To get everyone through the dog days of summer, we've asked a handful of New York City literary types to write about a favorite, somewhat oddball restaurant, bar, or place of note that perhaps exists mostly off the radar. Here now, writer and former Observer reporter Chris Shott.
Manducatis in Long Island City isn’t much on outward appearances. “Ghetto,” is how the wife, who once vowed to never venture inside, described the rather nondescript storefront at the corner of Jackson Avenue and 47th Avenue.
With its rusty gated windows and retro neon signage, the place could easily pass as a dive bar, fortune teller, or massage parlor--its blazing moniker thus bringing new meaning to the Latin phrase “You Eat.”
Undeniably, Manducatis gets great word of mouth.
Touted as the heart of a neighborhood that has forever seemed on the verge of greatness, the restaurant itself has never quite reached full-fledged stardom, either. (The proprietors probably prefer it that way.)
A popular hangout for Nineties-era crime writers, who no doubt appreciated the faux mob-front façade—"Sleepers" author Lorenzo Carterra, for one, boldly called it “the best restaurant in the five boroughs"—the antiquishly decorated white-clothed dining room earns big points with romantics yearning for a familial vibe.

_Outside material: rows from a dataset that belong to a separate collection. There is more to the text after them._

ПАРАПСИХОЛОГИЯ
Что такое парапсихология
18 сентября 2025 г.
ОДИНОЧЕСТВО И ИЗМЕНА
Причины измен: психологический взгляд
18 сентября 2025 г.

“Manducatis is the kind of Italian restaurant I grew up eating at,” gushed one friend. “It feels like your grandmother's living room, and the food is just as good as if you really were at grandmas, but the wait staff won't hit you with a wooden spoon if you don't finish your mound of pasta.”
The wooden spoon-wielding grandma in this case is the charming chef and co-owner, Ida Cerbone, who, alongside her affable husband Vincent, has instilled the quaint mom-and-pop shop with old-world charm since 1977.

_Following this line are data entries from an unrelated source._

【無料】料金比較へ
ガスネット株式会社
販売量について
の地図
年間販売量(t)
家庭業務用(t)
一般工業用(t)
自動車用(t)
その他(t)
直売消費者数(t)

Nowadays, the couple’s slim, bespectacled son, Anthony, plays host and sommelier, helping diners navigate the massive wine list (the cellar boasts a reported 8,000 bottles).

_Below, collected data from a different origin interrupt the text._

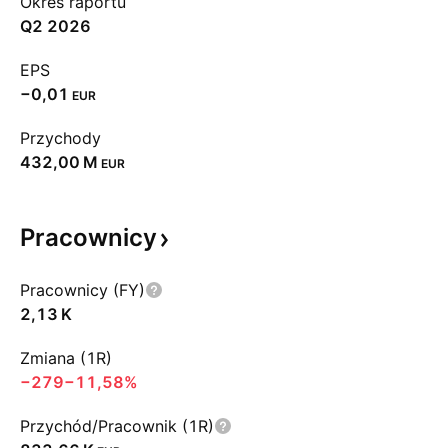
Okres raportu
Q2 2026
EPS
−0,01
EUR
Przychody
‪432,00 M‬
EUR
Pracownicy
Pracownicy (FY)
‪2,13 K‬
Zmiana (1R)
−279
−11,58%
Przychód/Pracownik (1R)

Oenophiles of modest means may shutter from the initial sticker shock; page after page of ancient vintages with modernly inflated price tags. But, as Anthony will assure you, he knows the current selection a lot better than he knows Microsoft Excel. (That is to say, the thick binder isn’t exactly up to date.) Want a decent Barolo for forty bucks? No problem.
Anthony also enjoys haggling over your order, hustling homemade carrot noodles cooked with garlic, tomato, and shitake mushrooms, on a recent visit, but brimming with other ideas, too.
Even my skeptical spouse, for whom most pasta is essentially poisonous, was most happily accommodated with safely gluten-free (and yet still tasty) rice penne bolognese, served up with a substantial side order of sympathy.
Turns out, Anthony himself recently endured a temporary intestinal aversion to wheat. Such are the hazards of growing up in a pasta paradise. How he ever survived that time without his mother’s eponymous Shrimp all Ida is an Italian miracle.